From these, Hartshorne edited a group dealing with November 9–10, 1938, to form “Nazi Madness: November 1938,” a book that would never be published. After sending the book to a prospective publisher in 1941, Hartshorne joined the American Secret Service and the book never saw the light of day. Gerhardt and Karlauf rediscovered Hartshorne’s typescript in 2008, in a California archive. The editors call the collection “a document of the greatest importance for modern history.”
The resulting assemblage contains accounts written within a year or so of the events they describe. Nazi propaganda initially persuaded few, as a Nuremberg-born lawyer, Rudolf Bing — not to be confused with the opera impresario of the same name — wrote from Palestine. The supposed excuse for the Nazi pogrom was the November 7 killing of German diplomat Ernst vom Rath in Paris by Herschel Grynszpan, a German-born Jewish refugee. Yet Bing notes, “It was not as though this event had really upset the German people.” Bing adds:
“It was astonishing how in general the Jews in Nuremberg, despite all the hard knocks they had been dealt by fate, did not languish submissively but instead actively took matters in hand in their shrunken community, helped those who needed help, tried to keep the school and worship going and in particular, with everyone’s support, made it possible for young people to emigrate.”
Hope for the next generation was clearly a motivating force for Sofoni Herz, a teacher in a Jewish orphanage in Dinslaken, in West Germany. Gathering her charges — almost three dozen children — after vom Rath’s death she told them, “People are making us Jews responsible for this… I suspect that not since the Middle Ages have we Jews in Germany had to tread a path as hard as the one we now have to take.”
Some witnesses ceded to bitterness, such as distinguished health professional Hertha Nathorff, who until September 1938 was head physician at Berlin’s Charlottenburg Hospital. Reacting to the horrific difficulty of obtaining an exit visa, Nathorff writes: “I’d never even made a streetwalker wait as long at the door to my clinic as I now had to stand, along with other women tortured with worry…. No one took pity on me; no one would help me — me, who had spent my whole life trying to help others.”
Other witnesses transformed their bitterness into an appetite for revenge. Moritz Berger “dreamed of being a bomber pilot and reducing [his native city] to ruins.” Yet other writers express a noteworthy refusal to be bitter, such as Martin Freudenheim, a Berlin-born lawyer who immigrated to Palestine in 1939. Freudenheim confides that while living under Nazi persecution, he “struggled against feelings of hatred in myself. Like a prayer, I had repeated over and over to myself: no hatred, hatred strikes inwards. No thoughts of revenge: patience, patience, patience…”
For her part, Vienna-born actress Margarethe Neff was coached before a Nazi interrogation by a friend who worked in a governmental office. The friend gave Neff instructions before the life-or-death performance, advising: “Never say: ‘I don’t know’ or ‘I can’t remember.’ That makes a bad impression.”

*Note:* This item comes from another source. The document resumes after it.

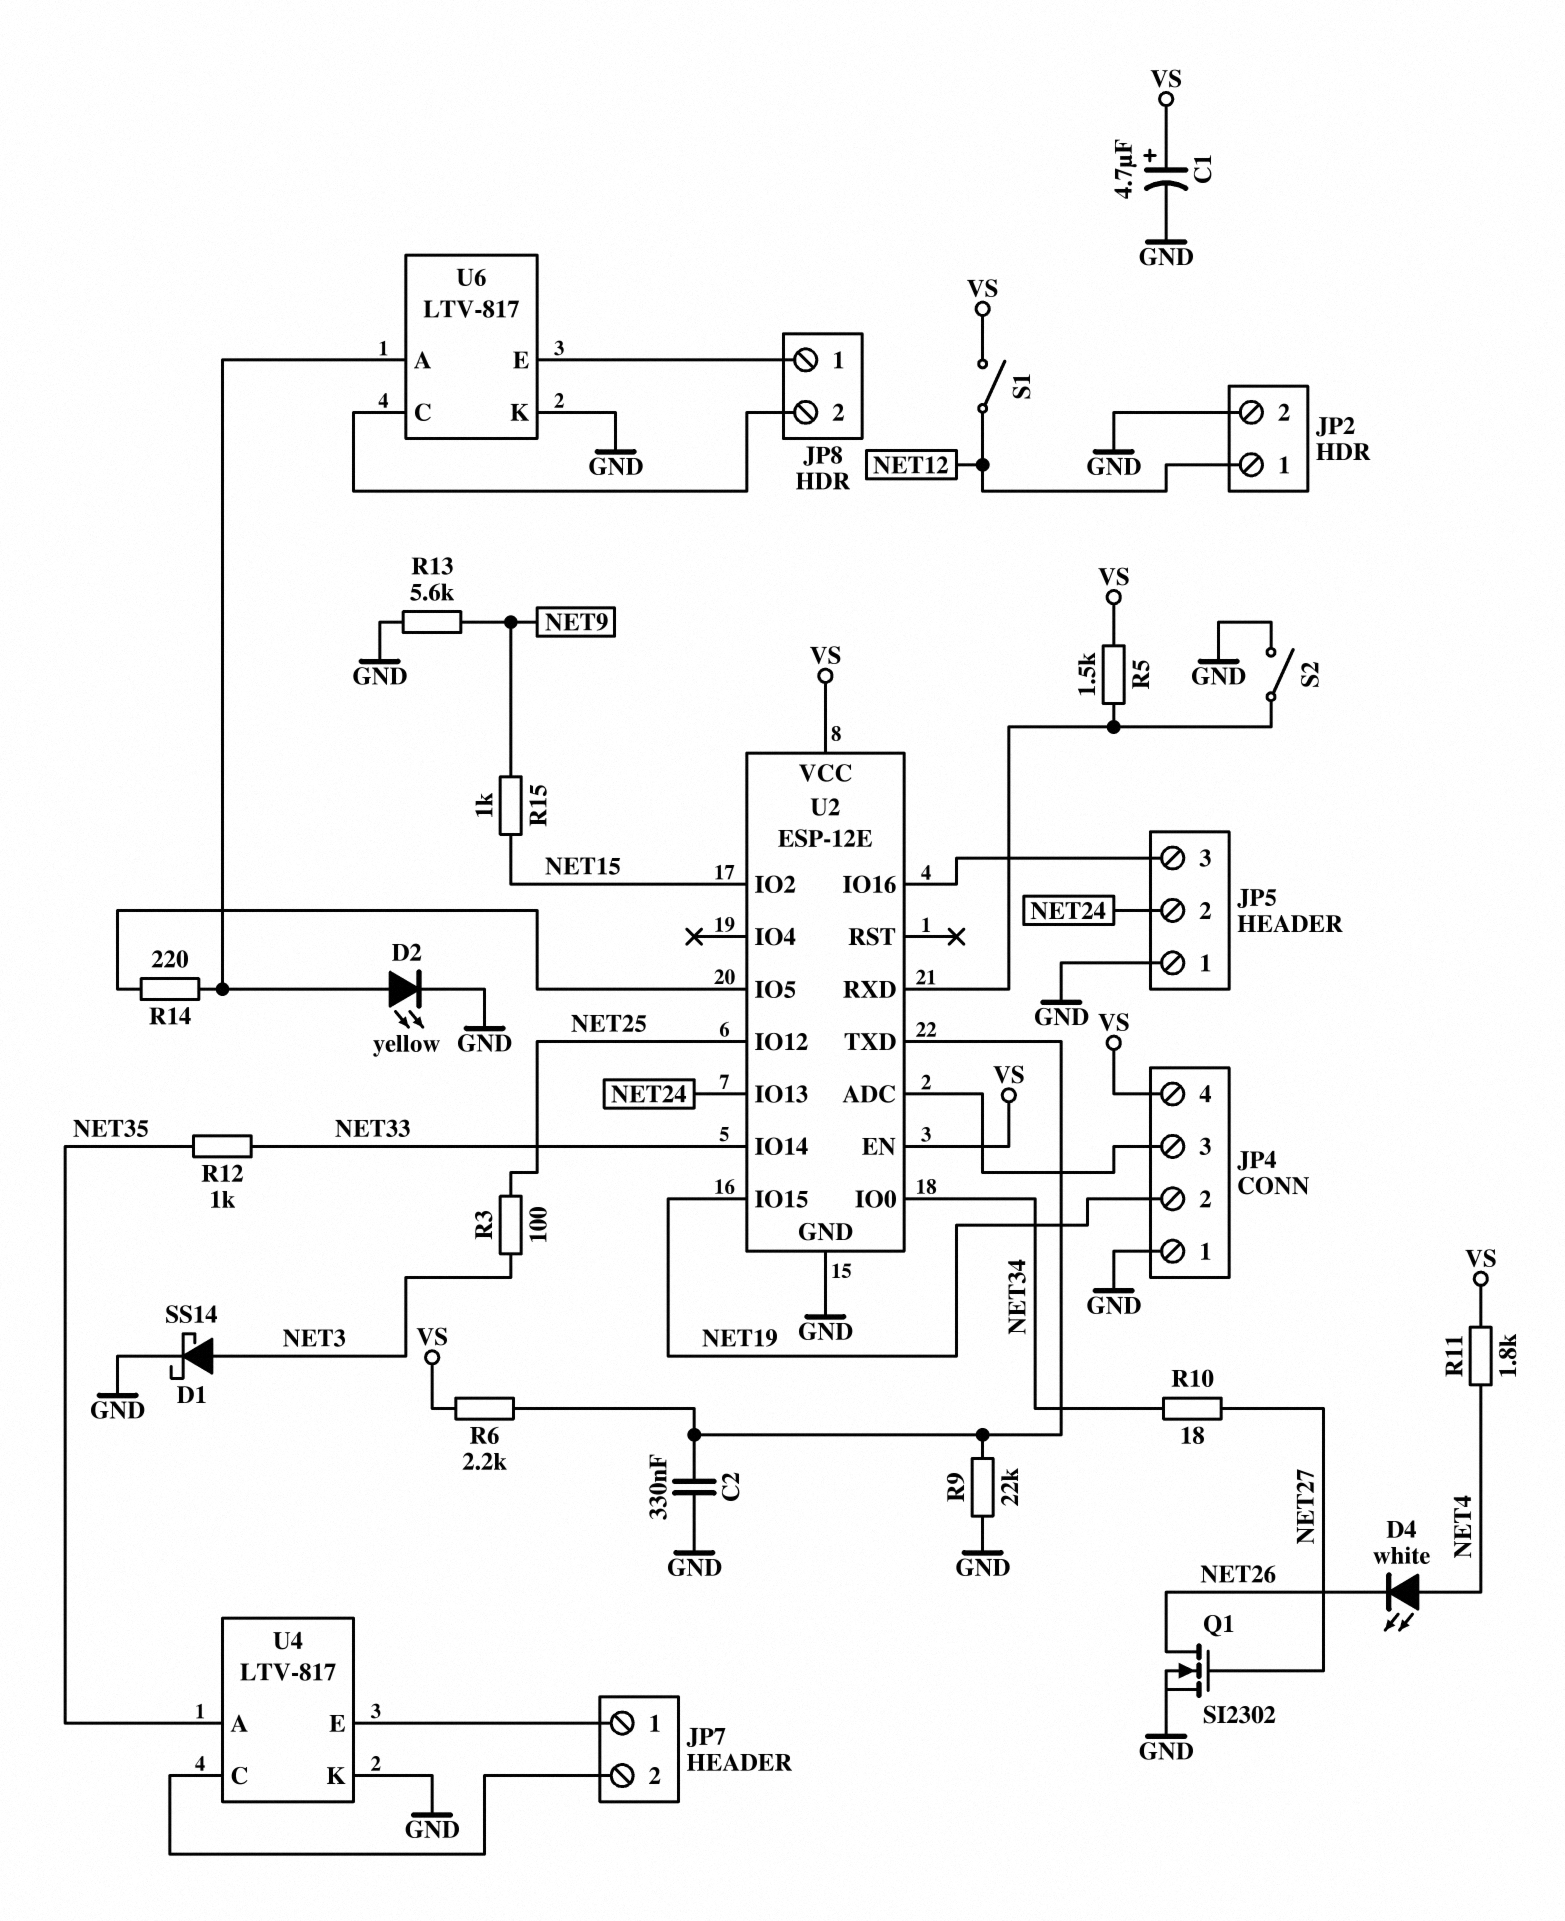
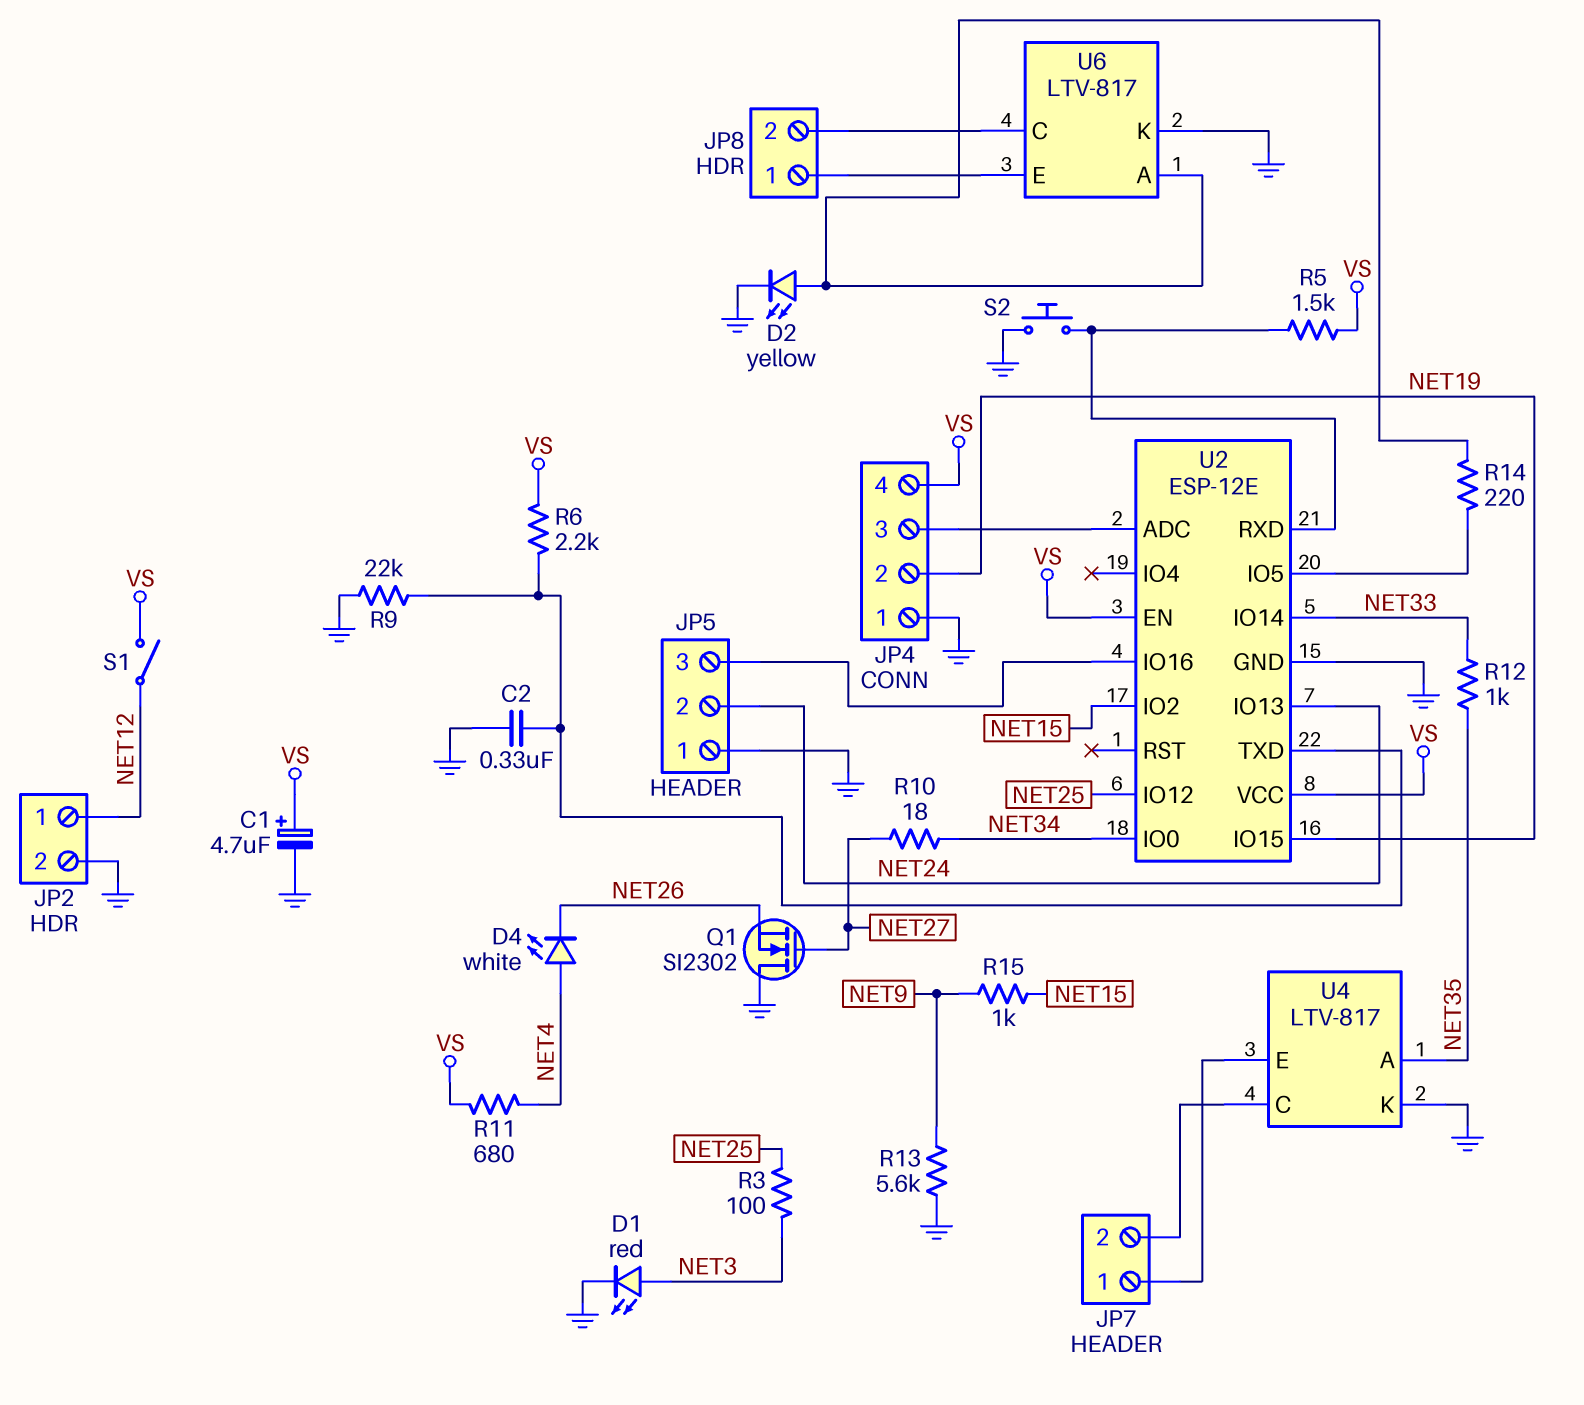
D1: schottky SS14 (A NET3, K GND) -> LED red (A NET3, K GND)
Q1: NMOS SI2302 (G NET27, D NET26, S GND) -> NMOS SI2302 (G NET27, D GND, S NET26)
R11: 1.8k (NET4, VS) -> 680 (NET4, VS)
S2: switch (GND, U2/RXD) -> button (GND, U2/RXD)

Taken together, these survivors’ voices bring the focus back onto what is essential: human lives, their preservation and loss. Disasters hardly need metaphoric names, especially not labels with a paltry poetic ring. Does 9/11 need to be called anything but 9/11? “September 1, 1939” is the title of a poem by W.H. Auden, a far better writer than whoever invented the term “Kristallnacht.” Written to mark the outbreak of World War II, Auden’s poem finds dignity in the dry-as-dust citation of a month, day and year. Those who remember the sufferings of Jews in November 1938 might consider doing likewise, and simply refer to November 9–10, 1938.
Benjamin Ivry is a frequent contributor to the Forward.